__ARBEITSAUFTRÄGE__.
(a) Gegen welche zwei Stellen hat Noyb laut dem Textabschnitt über die Datenschutzbeschwerden Beschwerde eingebracht?
(b) Übertrage den folgenden Satz aus dem Textabschnitt über die Datenschutzbeschwerden ins Englische: „Er bestellte online Stromversorgung bei Unsere Wasserkraft, einem im Eigentum des Landes Steiermark stehenden Anbieter.“
(c) Führe den Textabschnitt über die Datenschutzbeschwerden von Noyb im Anschluss an seinen letzten Satz fort.

__TEXTABSCHNITT__.

Wer von ihnen darf Strom beim staatlichen Anbieter Unsere Wasserkraft bestellen?

(Bild: Daniel AJ Sokolov)

Update
Lesezeit: 3 Min.

Datenschutzbeschwerden gegen den Kreditschutzverband aus 1870 (KSV) und den staatlichen Stromanbieter Unsere Wasserkraft hat die österreichische Datenschutzorganisation Noyb (none of your business) eingebracht. Anlass ist die vollautomatische Ablehnung eines Antrages auf Stromversorgung durch Unsere Wasserkraft, beruhend auf einer "unzureichenden Bonitätsbewertung".

Dies ist laut Mitteilung Noybs einem Österreicher widerfahren. Er bestellte online Stromversorgung bei Unsere Wasserkraft, einem im Eigentum des Landes Steiermark stehenden Anbieter. Nach wenigen Minuten hieß das Unternehmen den Neukunden per E-Mail willkommen – doch nur eine Minute später kam bereits das Stornomail: Wegen einer unzureichenden Bonitätsbewertung komme doch kein Vertrag zustande.

Die kurze Zeitspanne belege, dass diese Entscheidung vollautomatisch getroffen wurde, betont Noyb. Bei der Firma könne sich kein Mensch mit dem Antrag auseinandergesetzt haben. Dabei sei genau das rechtlich verpflichtend: Artikel 22 der EU-Datenschutzgrundverordnung (DSGVO) verbietet ausdrücklich automatisierte Entscheidungsfindung inklusive Profiling, soweit es dafür keine Einwilligung oder gesetzliche Grundlage gibt – diese muss aber mit den Betroffenenrechten ausgewogen gestaltet sein.

Wird das Zahlungswahrscheinlichkeits-Scoring "maßgeblich" für eine Entscheidung herangezogen, gilt nicht erst diese Entscheidung, sondern schon das vorangegangene Scoring selbst als automatisierte Entscheidung im Sinne des Artikel 22 DSGVO. Das hat der EuGH in seinem Schufa-Urteil im Dezember erkannt. Verbraucher "müssen im Falle einer vollautomatisierten Entscheidung die Möglichkeit haben, einen echten Menschen zu involvieren, ihren eigenen Standpunkt darzulegen und die automatisierte Entscheidung anzufechten", folgert Noyb-Jurist Martin Baumann.

__QUELLENMATERIAL__.
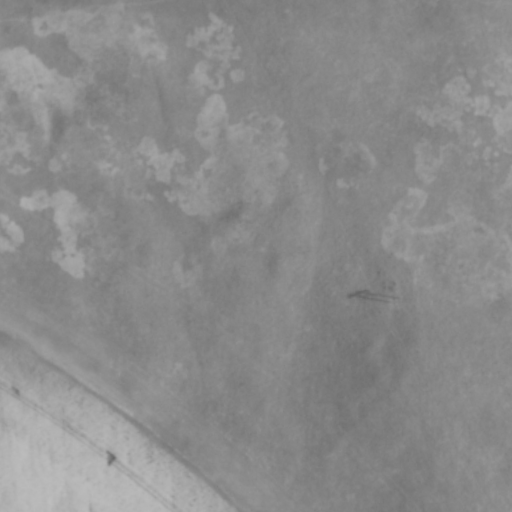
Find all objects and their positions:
power tower: (394, 299)
crop: (73, 457)
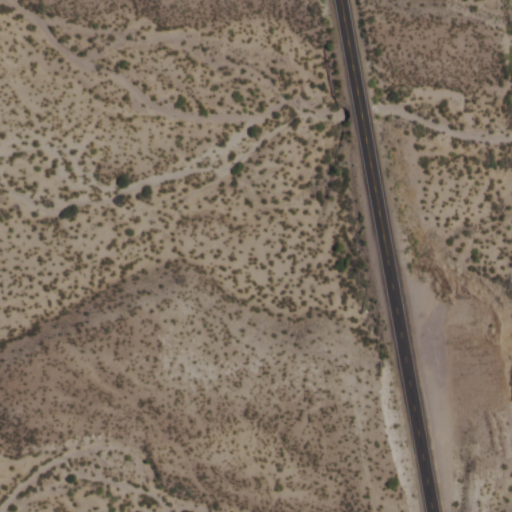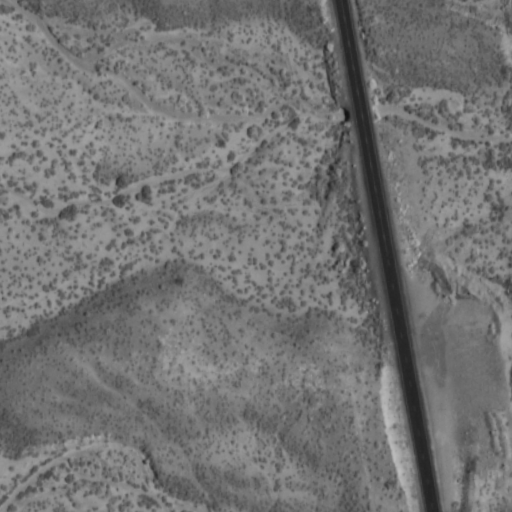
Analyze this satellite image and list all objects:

__DIE LÖSUNGEN__.
(a) Gegen den Kreditschutzverband aus 1870 (KSV) und den staatlichen Stromanbieter Unsere Wasserkraft.

(b) He ordered an electricity supply online from Unsere Wasserkraft, a provider owned by the state of Styria.

(c)
Der betroffene Österreicher musste sich anderswo Strom besorgen, forschte aber nach, und erfuhr, dass der KSV einen falschen Bonitätswert für ihn errechnet hatte. Der Anbieter hat den Score inzwischen verbessert. Grundsätzlich meint der KSV allerdings, dass die von ihm berechneten Wahrscheinlichkeiten keinen maßgeblichen Einfluss auf die Entscheidungen der KSV-Kunden hätten. Der Anbieter hat sich in seinen Vertragsbestimmungen auch entsprechend abgesichert: KSV-Kunden müssen zusichern, die Datenschutzbestimmungen ein- und den KSV schadlos zu halten.

In diesem Gebäude in Wien III hat die österreichische Datenschutzbehörde ihren Sitz.

(Bild: Daniel AJ Sokolov)

Außerdem heißt es in den KSV-Bedingungen: "Scorewerte können Vertragspartner bei einer allfälligen Entscheidungsfindung, ob ein Vertragsverhältnis begründet, fortgeführt oder beendet wird, unterstützen und in das Risikomanagement Eingang finden, wobei die Risikoeinschätzung eines möglichen Forderungsausfalles und die Beurteilung der Bonität durch den direkten (potenziellen) Geschäftspartner erfolgt."

Umgekehrt verweise Unsere Wasserkraft auf den vom KSV übermittelten Bonitätsscore, sagt Noyb. Damit der Betroffene nicht zwischen den Stühlen sitzen bleibt, unterstützt Noyb ihn bei seiner Beschwerde an die österreichische Datenschutzbehörde gegen beide Unternehmen gleichzeitig. Eines oder beide sollen gegen die Artikel 13, 14, 15 und 22 DSGVO verstoßen haben. Noyb fordert die DSB auf, dem KSV das Profiling zu untersagen, solange nicht sichergestellt sei, dass die Bewertungen nur für erlaubte Anwendungen genutzt werden.

Update

Der KSV hat gegenüber heise online betont, "stets gesetzeskonform" zu handeln. Der Stromanbieter habe den Stromantrag im Oktober 2023 abgelehnt, also vor der EuGH-Entscheidung. In Folge dieser habe der KSV seine Prozesse angepasst: "In unseren Auskunftsprodukten weisen wir explizit darauf hin, dass ein errechneter Scorewert nur ein Kriterium von vielen für die Bewertung der Bonität sein kann."

Unsere Wasserkraft hat heise online mitgeteilt, dass die Aufarbeitung der Beschwerde noch einige Zeit dauern wird und die Firma gegenwärtig keine Stellungnahme abgeben kann.